Daniel Webster’s quote on the Monument near the Veteran’s Memorial Bridge.
In March of next year, Dayton will commemorate the 100th anniversary of the Great Flood of 1913. Anyone who knows the history of Dayton knows what a lasting impression that event had on this city and the entire region. The aftermath of the Great Flood stands as a testament to the character of the people of Dayton, their capacity to rise to the occasion, to confront adversity head-on, and to rebuild their city in the face of incredible odds.
One hundred years later, the character of this city is summoned once again to respond not to a natural disaster, but to a long period of economic decline. Dayton finds itself at a crossroads; we can continue to manage our decline or we can rise to the occasion. We can stand by and let events unfold or we can redefine ourselves and make our own future.
I have spent the past nine months talking and listening to people in Dayton about the future of this city. I have met with people from all walks of life; community and business leaders, small business owners and labor leaders, neighborhood activists and clergy.
As we discussed the future of Dayton, the conversation always came back to the importance of leadership and the role the mayor of Dayton should play.
One of the people I spoke with was former Dayton City Commissioner Mark Henry, who told me “the Mayor of Dayton should matter.” That statement seems pretty simple, but it is really quite meaningful.
The Mayor of Dayton SHOULD matter. The Mayor of Dayton DOES matter.
It matters to families who want safe, clean, stable neighborhoods with affordable housing where they can count on quality city services.

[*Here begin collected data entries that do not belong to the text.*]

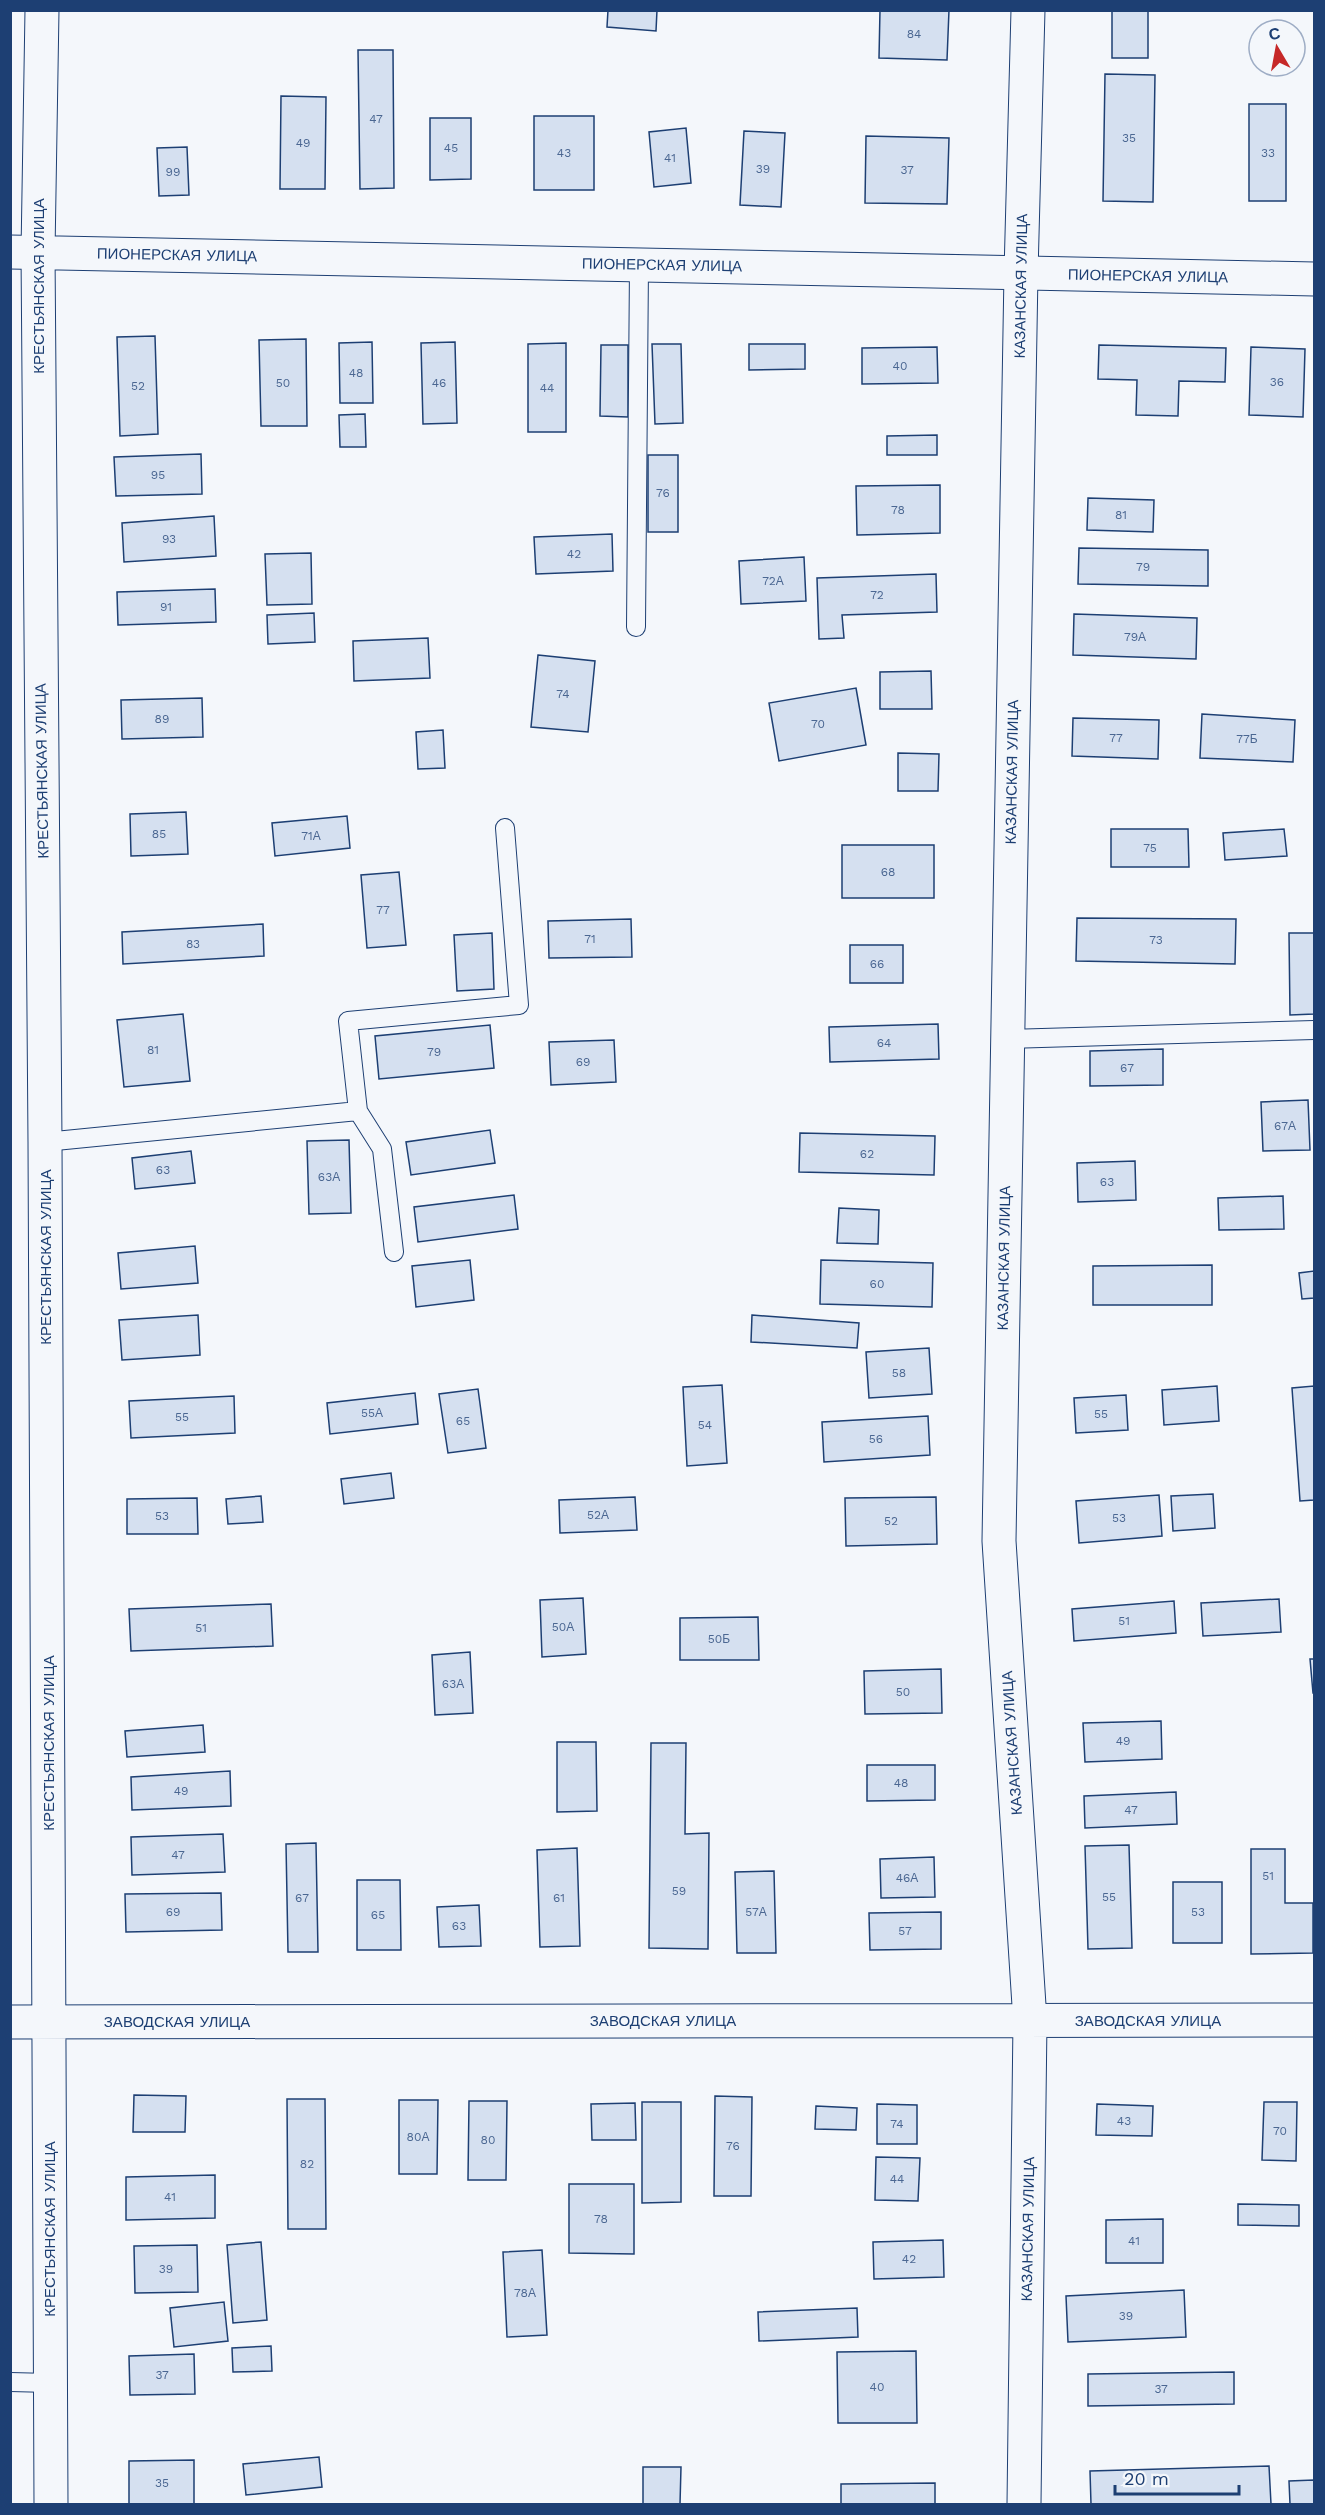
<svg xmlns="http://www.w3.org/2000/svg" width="1325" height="2515" font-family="'Work Sans',sans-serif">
  <rect width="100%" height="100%" fill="#f4f7fb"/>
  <path fill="#d5e0f0" stroke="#1d3f73" stroke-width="1.5" d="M608,10H657L656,31L607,27Z
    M880,10H949L947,60L879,58Z
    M1112,10H1148V58H1112Z
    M358,50H393L394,188L360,189Z
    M1105,74L1155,75L1153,202L1103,201Z
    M281,96L326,97L325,189H280Z
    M1249,104H1286V201H1249Z
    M534,116H594V190H534Z
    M430,118H471V179L430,180Z
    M686,128L691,183L654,187L649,132Z
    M744,131L785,133L781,207L740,205Z
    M866,136L949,138L947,204L865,203Z
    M187,147L189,195L159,196L157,148Z
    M155,336L158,434L120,436L117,337Z
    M306,339L307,426H261L259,340Z
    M372,342L373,403H340L339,343Z
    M455,342L457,423L423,424L421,343Z
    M566,343V432H528V344Z
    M652,344H681L683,423L655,424Z
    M749,344H805V369L749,370Z
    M601,345H628V417L600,416Z
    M1099,345L1226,348L1225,382L1179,381L1178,416L1136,415L1137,380L1098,379Z
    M937,347L938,383L862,384V348Z
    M1251,347L1305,349L1303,417L1249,415Z
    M365,414L366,447H340L339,415Z
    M937,435V455H887V436Z
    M201,454L202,494L116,496L114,457Z
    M648,455H678V532H648Z
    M940,485V533L857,535L856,486Z
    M1088,498L1154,500L1153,532L1087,530Z
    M214,516L216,556L124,562L122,523Z
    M612,534L613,571L536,574L534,537Z
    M1079,548L1208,550V586L1078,584Z
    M311,553L312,604L267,605L265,554Z
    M804,557L806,601L741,604L739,561Z
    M936,574L937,612L842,615L844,638L819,639L817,578Z
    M215,589L216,622L118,625L117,592Z
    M314,613L315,642L268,644L267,615Z
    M1074,614L1197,618L1196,659L1073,655Z
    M428,638L430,678L354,681L353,641Z
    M538,655L595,661L588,732L531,727Z
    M931,671L932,709H880V672Z
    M856,688L866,745L779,761L769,703Z
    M202,698L203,737L122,739L121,700Z
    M1202,714L1295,720L1293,762L1200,758Z
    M1073,718L1159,720L1158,759L1072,756Z
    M443,730L445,768L418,769L416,732Z
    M898,753L939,754L938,791H898Z
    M186,812L188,854L131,856L130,814Z
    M347,816L350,848L275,856L272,823Z
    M1111,829H1188L1189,867H1111Z
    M1284,829L1287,856L1225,860L1223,833Z
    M842,845H934V898H842Z
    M399,872L406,945L367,948L361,875Z
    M1077,918L1236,919L1235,964L1076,961Z
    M631,919L632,957L549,958L548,921Z
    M263,924L264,956L123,964L122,932Z
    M492,933L494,989L457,991L454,935Z
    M1289,933H1314V1014L1290,1015Z
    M850,945H903V983H850Z
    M183,1014L190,1081L124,1087L117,1020Z
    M938,1024L939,1059L830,1062L829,1027Z
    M490,1025L494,1068L379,1079L375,1036Z
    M614,1040L616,1082L551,1085L549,1042Z
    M1163,1049V1085L1090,1086V1051Z
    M1308,1100L1310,1150L1263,1151L1261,1102Z
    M490,1130L495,1163L411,1175L406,1142Z
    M800,1133L935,1136L934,1175L799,1172Z
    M349,1140L351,1213L309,1214L307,1141Z
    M191,1151L195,1183L135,1189L132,1158Z
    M1135,1161L1136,1200L1078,1202L1077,1163Z
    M514,1195L518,1229L418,1242L414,1207Z
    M1283,1196L1284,1229L1219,1230L1218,1198Z
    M839,1208L879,1210L878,1244L837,1243Z
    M195,1246L198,1283L121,1289L118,1253Z
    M470,1260L474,1300L416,1307L412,1266Z
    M821,1260L933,1263L932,1307L820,1304Z
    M1212,1265V1305H1093V1266Z
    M1314,1271V1298L1302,1299L1299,1273Z
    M198,1315L200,1355L122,1360L119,1320Z
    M752,1315L859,1323L857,1348L751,1342Z
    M929,1348L932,1394L869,1398L866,1352Z
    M722,1385L727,1463L687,1466L683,1387Z
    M1217,1386L1219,1421L1164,1425L1162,1390Z
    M1314,1386V1500L1300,1501L1292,1388Z
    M478,1389L486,1448L448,1453L439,1394Z
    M415,1393L418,1424L330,1434L327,1403Z
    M1126,1395L1128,1430L1076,1433L1074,1398Z
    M234,1396L235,1433L131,1438L129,1401Z
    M928,1416L930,1455L824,1462L822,1422Z
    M391,1473L394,1498L344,1504L341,1479Z
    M1213,1494L1215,1528L1173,1531L1171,1496Z
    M1159,1495L1162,1536L1079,1543L1076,1501Z
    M261,1496L263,1522L228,1524L226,1499Z
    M635,1497L637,1530L560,1533L559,1500Z
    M936,1497L937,1544L846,1546L845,1498Z
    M197,1498L198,1534H127V1499Z
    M583,1598L586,1654L542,1657L540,1600Z
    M1279,1599L1281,1632L1203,1636L1201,1603Z
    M1174,1601L1176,1633L1074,1641L1072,1609Z
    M271,1604L273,1646L131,1651L129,1609Z
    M758,1617L759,1660H680V1618Z
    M470,1652L473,1713L435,1715L432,1655Z
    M1310,1659H1314V1693H1313Z
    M941,1669L942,1713L865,1714L864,1671Z
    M1161,1721L1162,1759L1085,1762L1083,1723Z
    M203,1725L205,1752L127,1757L125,1731Z
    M557,1742H596L597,1811L557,1812Z
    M651,1743H686L685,1834L709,1833L708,1949L649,1948Z
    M867,1765H935V1800L867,1801Z
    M230,1771L231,1806L132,1810L131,1777Z
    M1176,1792L1177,1824L1085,1828L1084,1796Z
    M223,1834L225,1872L132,1875L131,1837Z
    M316,1843L318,1952H288L286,1844Z
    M1129,1845L1132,1948L1088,1949L1085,1846Z
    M577,1848L580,1946L540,1947L537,1850Z
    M1251,1849H1285V1903H1313V1953L1251,1954Z
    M934,1857L935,1897L881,1898L880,1859Z
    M774,1871L776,1953H737L735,1872Z
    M357,1880H400L401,1950H357Z
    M1173,1882H1222V1943H1173Z
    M221,1893L222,1930L126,1932L125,1894Z
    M479,1905L481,1946L439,1947L437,1907Z
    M941,1912V1949L870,1950L869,1913Z
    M134,2095L186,2096L185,2132H133Z
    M715,2096L752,2097L751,2196H714Z
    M287,2099H325L326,2229H288Z
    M399,2100H438L437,2174H399Z
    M469,2101H507L506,2180H468Z
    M642,2102H681V2202L642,2203Z
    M1264,2102H1297L1296,2161L1262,2160Z
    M635,2103L636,2140H592L591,2104Z
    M877,2104L917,2105V2144H877Z
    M1097,2104L1153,2106L1152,2136L1096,2135Z
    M816,2106L857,2108L856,2130L815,2129Z
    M876,2157L920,2158L918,2201L875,2200Z
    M215,2175V2218L126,2220V2177Z
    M569,2184H634V2254L569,2253Z
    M1238,2204L1299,2205V2226L1238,2225Z
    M1163,2219V2263H1106V2220Z
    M943,2240L944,2277L874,2279L873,2242Z
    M261,2242L267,2320L233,2323L227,2245Z
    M197,2245L198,2292L135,2293L134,2246Z
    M542,2250L547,2335L507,2337L503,2252Z
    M1184,2290L1186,2337L1068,2342L1066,2296Z
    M224,2302L228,2341L174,2347L170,2308Z
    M857,2308L858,2337L759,2341L758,2312Z
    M271,2346L272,2371L233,2372L232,2348Z
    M916,2351L917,2423H838L837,2352Z
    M194,2354L195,2394L130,2395L129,2356Z
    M1234,2372V2404L1088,2406V2374Z
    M319,2457L322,2487L246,2495L243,2464Z
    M194,2460V2504H129V2461Z
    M1269,2466L1271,2504H1091L1090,2471Z
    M643,2467H681L680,2504H643Z
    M1314,2480V2504H1290L1289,2481Z
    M935,2483V2504H841V2484Z"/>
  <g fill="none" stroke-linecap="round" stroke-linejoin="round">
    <defs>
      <path id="service" d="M636,627L639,265
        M1007,1039L1314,1030
        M358,1111L382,1149L394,1252
        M45,1142L358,1111L348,1021L519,1005L505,828
        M10,2382L50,2383"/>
      <path id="minor" d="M42,10L38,252L45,1142L51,2504
        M10,252L1314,279
        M10,2022L1314,2020
        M1024,2504L1030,2021L999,1541L1021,273L1028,10"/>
    </defs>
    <use href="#service" stroke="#1d3f73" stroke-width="20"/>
    <use href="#minor" stroke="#1d3f73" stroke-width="35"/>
    <use href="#service" stroke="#f4f7fb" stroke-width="18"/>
    <use href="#minor" stroke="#f4f7fb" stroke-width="33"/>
  </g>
  <g text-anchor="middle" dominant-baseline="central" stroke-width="4.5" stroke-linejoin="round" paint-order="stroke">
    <g font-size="12" fill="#4b6792">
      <text x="914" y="34">84</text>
      <text x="376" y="119">47</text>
      <text x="1129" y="138">35</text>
      <text x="303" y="143">49</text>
      <text x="451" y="148">45</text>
      <text x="564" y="153">43</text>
      <text x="1268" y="153">33</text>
      <text x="670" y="158">41</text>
      <text x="763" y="169">39</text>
      <text x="907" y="170">37</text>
      <text x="173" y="172">99</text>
      <text x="900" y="366">40</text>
      <text x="356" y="373">48</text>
      <text x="1277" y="382">36</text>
      <text x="283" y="383">50</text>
      <text x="439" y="383">46</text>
      <text x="138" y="386">52</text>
      <text x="547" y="388">44</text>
      <text x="158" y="475">95</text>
      <text x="663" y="493">76</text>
      <text x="898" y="510">78</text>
      <text x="1121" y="515">81</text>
      <text x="169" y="539">93</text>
      <text x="574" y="554">42</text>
      <text x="1143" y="567">79</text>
      <text x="773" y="581">72А</text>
      <text x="877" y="595">72</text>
      <text x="166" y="607">91</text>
      <text x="1135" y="637">79А</text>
      <text x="563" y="694">74</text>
      <text x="162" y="719">89</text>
      <text x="818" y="724">70</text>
      <text x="1116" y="738">77</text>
      <text x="1247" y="739">77Б</text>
      <text x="159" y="834">85</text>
      <text x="311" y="836">71А</text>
      <text x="1150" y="848">75</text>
      <text x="888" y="872">68</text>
      <text x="383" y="910">77</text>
      <text x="590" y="939">71</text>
      <text x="1156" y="940">73</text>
      <text x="193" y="944">83</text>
      <text x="877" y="964">66</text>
      <text x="884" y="1043">64</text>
      <text x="153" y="1050">81</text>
      <text x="434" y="1052">79</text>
      <text x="583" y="1062">69</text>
      <text x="1127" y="1068">67</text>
      <text x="1285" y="1126">67А</text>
      <text x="867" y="1154">62</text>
      <text x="163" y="1170">63</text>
      <text x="329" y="1177">63А</text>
      <text x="1107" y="1182">63</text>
      <text x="877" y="1284">60</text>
      <text x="899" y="1373">58</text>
      <text x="372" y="1413">55А</text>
      <text x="1101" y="1414">55</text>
      <text x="182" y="1417">55</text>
      <text x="463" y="1421">65</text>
      <text x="705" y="1425">54</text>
      <text x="876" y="1439">56</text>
      <text x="598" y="1515">52А</text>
      <text x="162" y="1516">53</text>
      <text x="1119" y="1518">53</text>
      <text x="891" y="1521">52</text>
      <text x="1124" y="1621">51</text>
      <text x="563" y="1627">50А</text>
      <text x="201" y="1628">51</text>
      <text x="719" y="1639">50Б</text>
      <text x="453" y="1684">63А</text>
      <text x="903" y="1692">50</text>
      <text x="1123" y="1741">49</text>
      <text x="901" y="1783">48</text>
      <text x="181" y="1791">49</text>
      <text x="1131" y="1810">47</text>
      <text x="178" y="1855">47</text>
      <text x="1268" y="1876">51</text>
      <text x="907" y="1878">46А</text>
      <text x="679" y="1891">59</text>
      <text x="1109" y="1897">55</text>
      <text x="302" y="1898">67</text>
      <text x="559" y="1898">61</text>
      <text x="173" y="1912">69</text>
      <text x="756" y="1912">57А</text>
      <text x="1198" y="1912">53</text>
      <text x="378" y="1915">65</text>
      <text x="459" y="1926">63</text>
      <text x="905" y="1931">57</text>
      <text x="1124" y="2121">43</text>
      <text x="897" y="2124">74</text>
      <text x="1280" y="2131">70</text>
      <text x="418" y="2137">80А</text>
      <text x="488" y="2140">80</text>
      <text x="733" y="2146">76</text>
      <text x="307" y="2164">82</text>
      <text x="897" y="2179">44</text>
      <text x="170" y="2197">41</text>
      <text x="601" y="2219">78</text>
      <text x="1134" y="2241">41</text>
      <text x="909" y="2259">42</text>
      <text x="166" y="2269">39</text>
      <text x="525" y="2293">78А</text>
      <text x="1126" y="2316">39</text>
      <text x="162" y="2375">37</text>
      <text x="877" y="2387">40</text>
      <text x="1161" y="2389">37</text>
      <text x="162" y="2483">35</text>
    </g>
    <g font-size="15" fill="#1d3f73" stroke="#f4f7fb">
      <text transform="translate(177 255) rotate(1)">ПИОНЕРСКАЯ УЛИЦА</text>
      <text transform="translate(662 265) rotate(1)">ПИОНЕРСКАЯ УЛИЦА</text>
      <text transform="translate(1148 276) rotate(1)">ПИОНЕРСКАЯ УЛИЦА</text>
      <text transform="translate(39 286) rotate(-90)">КРЕСТЬЯНСКАЯ УЛИЦА</text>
      <text transform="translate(1021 286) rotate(-89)">КАЗАНСКАЯ УЛИЦА</text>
      <text transform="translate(42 771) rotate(-91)">КРЕСТЬЯНСКАЯ УЛИЦА</text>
      <text transform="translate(1012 772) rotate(-89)">КАЗАНСКАЯ УЛИЦА</text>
      <text transform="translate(46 1257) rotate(-90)">КРЕСТЬЯНСКАЯ УЛИЦА</text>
      <text transform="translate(1004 1258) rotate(-89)">КАЗАНСКАЯ УЛИЦА</text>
      <text transform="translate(49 1743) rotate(-90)">КРЕСТЬЯНСКАЯ УЛИЦА</text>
      <text transform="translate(1012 1743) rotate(-94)">КАЗАНСКАЯ УЛИЦА</text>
      <text x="663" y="2021">ЗАВОДСКАЯ УЛИЦА</text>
      <text x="1148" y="2021">ЗАВОДСКАЯ УЛИЦА</text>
      <text x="177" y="2022">ЗАВОДСКАЯ УЛИЦА</text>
      <text transform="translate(50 2229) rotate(-90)">КРЕСТЬЯНСКАЯ УЛИЦА</text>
      <text transform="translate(1028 2229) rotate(-89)">КАЗАНСКАЯ УЛИЦА</text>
    </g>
  </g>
  <rect width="1325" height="2515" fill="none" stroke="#1d3f73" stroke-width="24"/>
  <g transform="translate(1277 48) rotate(350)"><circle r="28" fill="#f4f7fb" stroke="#9eadc5" stroke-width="1.5"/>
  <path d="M0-4.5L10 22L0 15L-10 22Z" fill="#c62828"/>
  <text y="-9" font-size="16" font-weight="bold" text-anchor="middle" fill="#1d3f73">С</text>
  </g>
  <path d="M1115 2485v9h124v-9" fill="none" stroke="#1d3f73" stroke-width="3"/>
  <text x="1124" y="2485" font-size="18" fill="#1d3f73" stroke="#f4f7fb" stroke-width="4.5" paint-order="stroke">20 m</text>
</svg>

It matters to business owners and those in the workforce who want a growing, thriving community that supports and creates opportunities to succeed through hard work.
It matters to the residents of this entire region that benefit from a robust urban core and leadership that focuses on our strengths as a region.
It matters to my family, friends and colleagues who have always been so supportive of me and have urged me to play a greater role in this city’s future.
And, it matters to me, who came to this city to attend the University of Dayton and chose to stay here and make Dayton my home. I met my husband here, bought my first house here, and launched my career here. As a young, professional woman, it matters to me that Dayton be a healthy, vibrant community that provides opportunities for everyone in all parts of the city.
Because it matters and because I believe in what Dayton can be, I am excited to announce my candidacy for Mayor of the City of Dayton in 2013.
This town has taught me so much since I first stepped foot on the UD campus in the fall of 1994. I have learned a lot during my time in public service, and I have learned a lot while serving two terms on the Dayton City Commission. I know this city has a rich history. I am running for mayor because I believe Dayton deserves an even richer future.
Eleanor Roosevelt once said, “In the long run, we shape our lives and we shape ourselves. The process never ends.” This campaign for mayor will be about the shaping of a new era for Dayton, the turning of a new page.
We can choose to embrace the challenges before us and to work tirelessly to build a better city.
We can choose to invest in our neighborhoods to create strong urban spaces to live, work, and raise a family.
We can choose to invest in our workforce and to take advantage of our schools and universities to create a culture of learning.
We can choose to leverage our natural assets and resources and invest in technology and innovation to take control of our destiny.
We can choose to do all these things – we MUST choose to do all these things to ensure a better future for Dayton.
To all those who believe in this great city as I do, who believe that Dayton’s best days lie ahead, I call on you to join me in this endeavor; I call on every corner of this city to become part of this effort.
In 1825, American statesman Daniel Webster delivered an address at the laying of the cornerstone of the Bunker Hill Monument in Charlestown, Massachusetts. A quote from Webster’s speech is engraved in marble directly behind the Speaker’s chair in the U.S. House of Representatives, and this same quote is carved in a monument by the Veteran’s Memorial Bridge in Dayton, standing on the banks of the Great Miami River overlooking downtown. One hundred years after the Great Flood, these words echo over Dayton as a call to action.
“Let us develop the resources of our land, call forth its powers, build up its institutions, promote all its great interests and see whether we also, in our day and generation, may not perform something worthy to be remembered.”